§ Excerpt provided:
****************
Standard Authorship Sits With Engineering; Standard Authority Sits With Governance

Several standards show the Engineering Pillar Leader as R/A. That is the working reality: Engineering writes and maintains the technical standards because Engineering holds the expertise. It does not change the approval authority in CERG-GOV-CAT-001 §4, under which a standard is approved by the Governance Pillar Leader with CISO endorsement. The R/A in this table is accountability for the artifact’s content and upkeep. The catalog governs who signs it into force. Both are true at once, and neither overrides the other.

The Incident Response Plan shows no CERG role as A, by design: per CERG-GOV-OM-001 §3.4 it is owned by the standing IR team. CERG roles are Consulted and Informed only.


6. Master RACI: Standing Processes

This RACI covers the recurring processes that make up the running program. It extends the three sample patterns in CERG-GOV-OM-001 §9 into a complete set.

Columns: ENG Engineering pillar, RISK Risk pillar, GOV Governance pillar, OWNER Business or Asset Owner, CISO Chief Information Security Officer. A cell names the specific canonical role where one role within the pillar carries it.

6.1 Engagement and Build

Process ENG RISK GOV OWNER CISO
Project intake and architecture review R/A C C C I
Threat modeling during design C R I C I
Secure development gate enforcement R/A C I I I
Pre-production review and go-live readiness R/A Pre-production Reviewer C C C I
Approve go-live R C C A I
Asset onboarding to the inventory R/A C I C I

6.2 Exposure and Risk

Process ENG RISK GOV OWNER CISO
Exposure scanning and SLA tracking C R/A Exposure Management Lead I I I
Vulnerability remediation R C I A I
Adversarial validation (pen test, red team) C R/A Adversarial Testing Lead I I I
Threat intelligence collection and dissemination C R/A Threat Intelligence Analyst C I I
Risk register entry and curation I C R/A Risk Register Owner I I
Risk treatment decision C C C A I (review High+)
Risk acceptance approval per CERG-GOV-RMF-001 §9.7 per RMF §9.7 per RMF §9.7 C A for High+
Exception request and tracking C C R/A Risk Register Owner C I
Third-party and supply chain risk assessment C R/A Vendor Risk Analyst C C I

6.3 Governance and Assurance

Process ENG RISK GOV OWNER CISO
Control evidence collection and curation C C R/A Evidence Librarian I I
Compliance posture tracking C C R/A I I
Audit and assessor liaison C C R/A I C
Metrics production and CISO dashboard C C R/A I C
Quarterly Cyber Oversight Group brief C C R I A
Document review-cycle management C C R/A Policy & Standards Manager I I
Maturity self-assessment C C R Governance Pillar Leader I A

6.4 Operations and Detection

Process ENG RISK GOV OWNER CISO
Access provisioning and review R/A Identity Engineer C C C I
Detection content authoring and tuning C R/A Detection Engineer I I I
Logging and monitoring coverage C R Detection Engineer A I I
Incident detection handoff to the IR team C R C I I
Incident response operations C (Engineering Lead) C (Lead Investigator) C (Governance Lead) I I
Post-incident risk-register entry I C R/A Risk Register Owner I I

Incident Response Is Supported, Not Owned

Section 6.4 shows incident response operations with CERG roles as Consulted, never Accountable. This is the boundary set by CERG-GOV-OM-001 §3.4. The standing IR team owns and runs the incident. CERG detects the incident, hands it off, supplies the Engineering Lead, Lead Investigator, and Governance Lead roles when the IR team calls for them, and afterward records the post-incident risk in the register. The Incident Commander, an Adjacent role, is Accountable for the incident itself, which is why no CERG column carries the A.
****************
§ Material supplied:
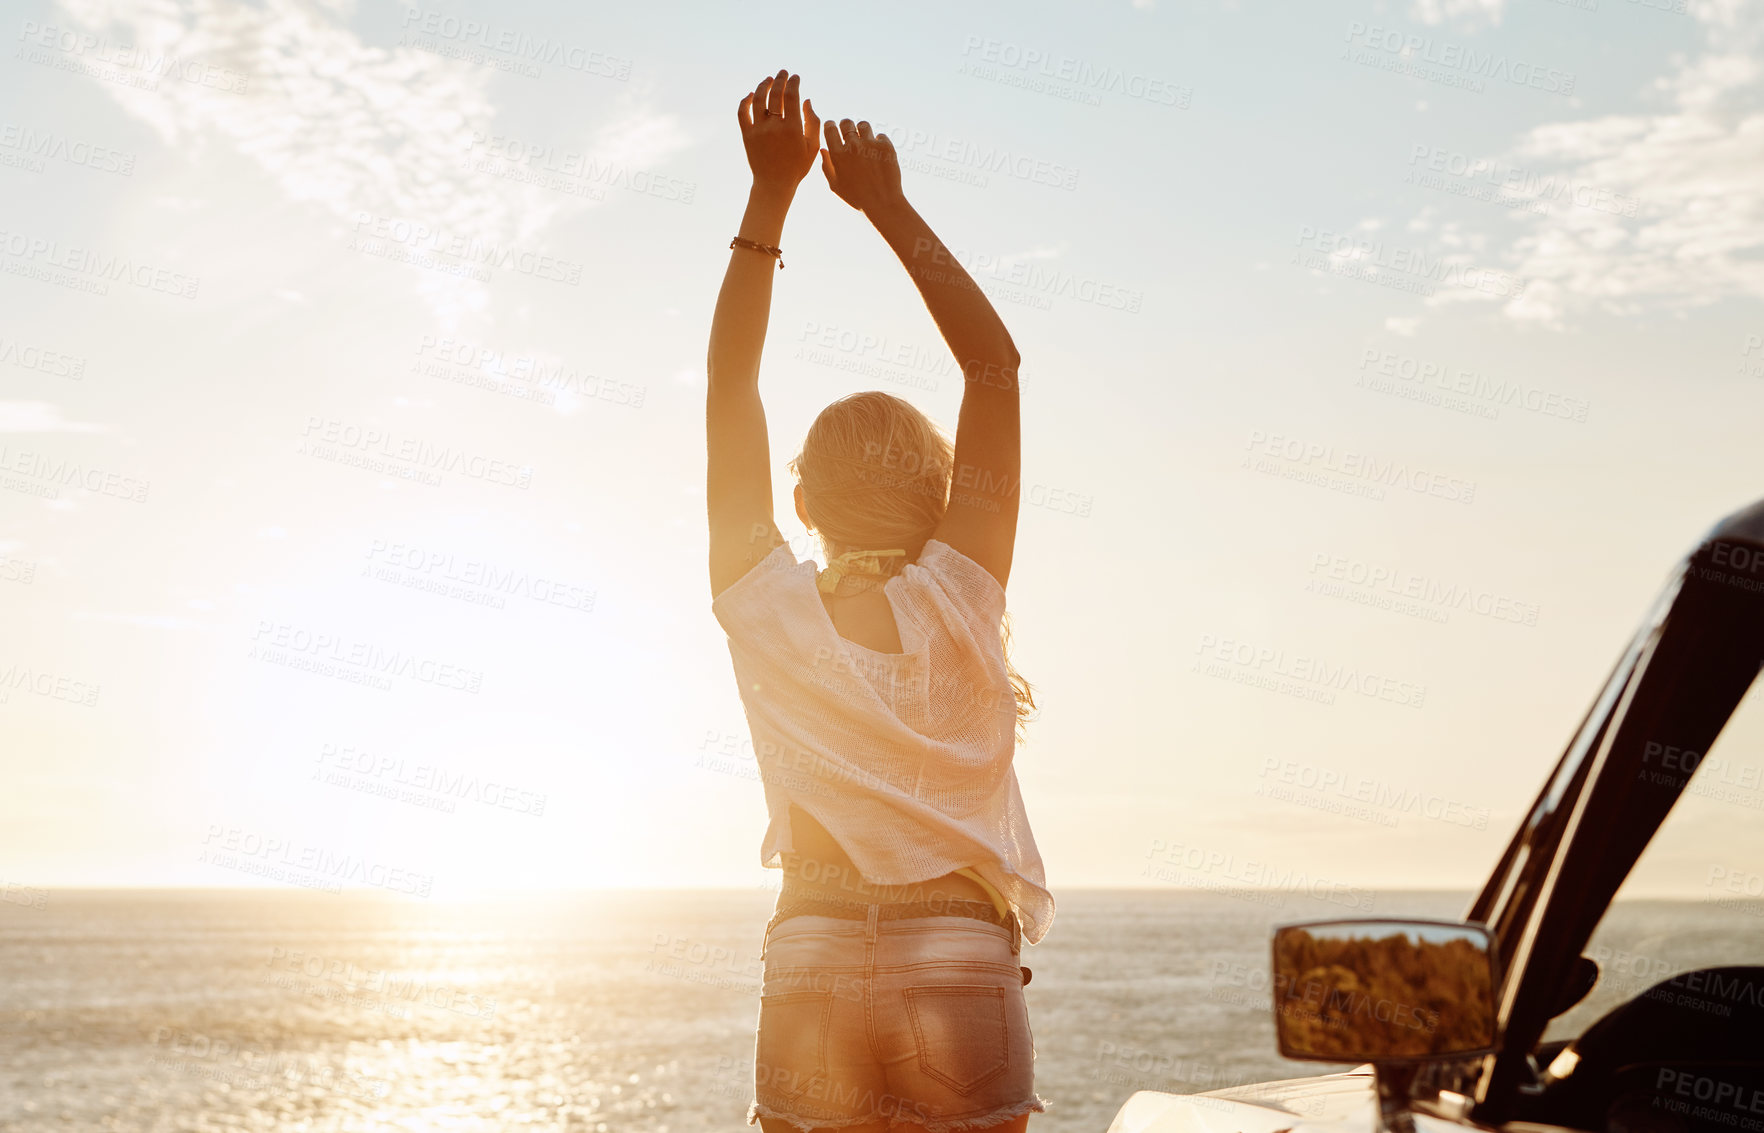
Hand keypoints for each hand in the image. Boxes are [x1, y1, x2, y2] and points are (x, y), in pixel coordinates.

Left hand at [737, 70, 819, 195]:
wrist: (774, 184)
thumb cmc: (797, 166)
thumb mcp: (812, 147)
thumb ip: (812, 122)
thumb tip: (807, 100)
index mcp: (792, 129)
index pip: (791, 96)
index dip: (793, 83)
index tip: (796, 77)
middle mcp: (774, 127)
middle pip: (775, 94)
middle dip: (780, 79)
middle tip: (783, 73)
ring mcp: (758, 131)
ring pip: (758, 99)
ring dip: (764, 85)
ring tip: (769, 79)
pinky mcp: (747, 135)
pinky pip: (743, 112)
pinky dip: (746, 100)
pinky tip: (752, 94)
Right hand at [821, 119, 906, 217]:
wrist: (883, 203)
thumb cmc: (856, 197)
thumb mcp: (836, 185)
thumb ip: (826, 166)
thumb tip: (824, 149)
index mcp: (838, 154)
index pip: (830, 128)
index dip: (831, 126)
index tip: (834, 128)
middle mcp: (853, 146)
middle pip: (846, 122)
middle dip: (846, 126)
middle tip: (850, 134)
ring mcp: (870, 144)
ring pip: (863, 125)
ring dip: (863, 132)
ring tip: (865, 143)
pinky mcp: (885, 146)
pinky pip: (880, 136)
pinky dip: (879, 143)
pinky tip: (878, 154)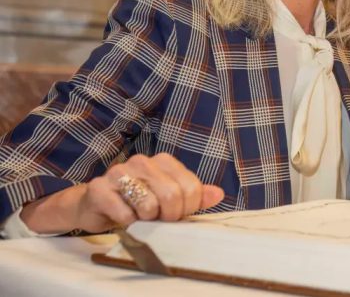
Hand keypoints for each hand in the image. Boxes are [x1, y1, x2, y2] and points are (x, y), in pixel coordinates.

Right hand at [20, 153, 223, 234]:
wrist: (95, 207)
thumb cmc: (137, 203)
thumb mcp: (169, 199)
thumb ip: (194, 196)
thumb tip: (218, 194)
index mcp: (164, 161)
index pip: (191, 188)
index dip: (187, 209)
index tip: (176, 216)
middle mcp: (142, 161)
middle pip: (172, 196)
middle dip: (168, 217)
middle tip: (158, 221)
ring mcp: (118, 172)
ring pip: (149, 205)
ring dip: (146, 220)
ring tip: (139, 218)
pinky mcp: (98, 188)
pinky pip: (124, 214)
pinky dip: (128, 224)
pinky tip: (122, 218)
****************
§ Activity:
Rewrite everything from "Incident Response Is" down to "carries the A." in the RACI excerpt, replacing "IR team" with "response team" each time it occurs.

§ Result of this exercise:
Incident Response Is Supported, Not Owned

Section 6.4 shows incident response operations with CERG roles as Consulted, never Accountable. This is the boundary set by CERG-GOV-OM-001 §3.4. The standing response team owns and runs the incident. CERG detects the incident, hands it off, supplies the Engineering Lead, Lead Investigator, and Governance Lead roles when the response team calls for them, and afterward records the post-incident risk in the register. The Incident Commander, an Adjacent role, is Accountable for the incident itself, which is why no CERG column carries the A.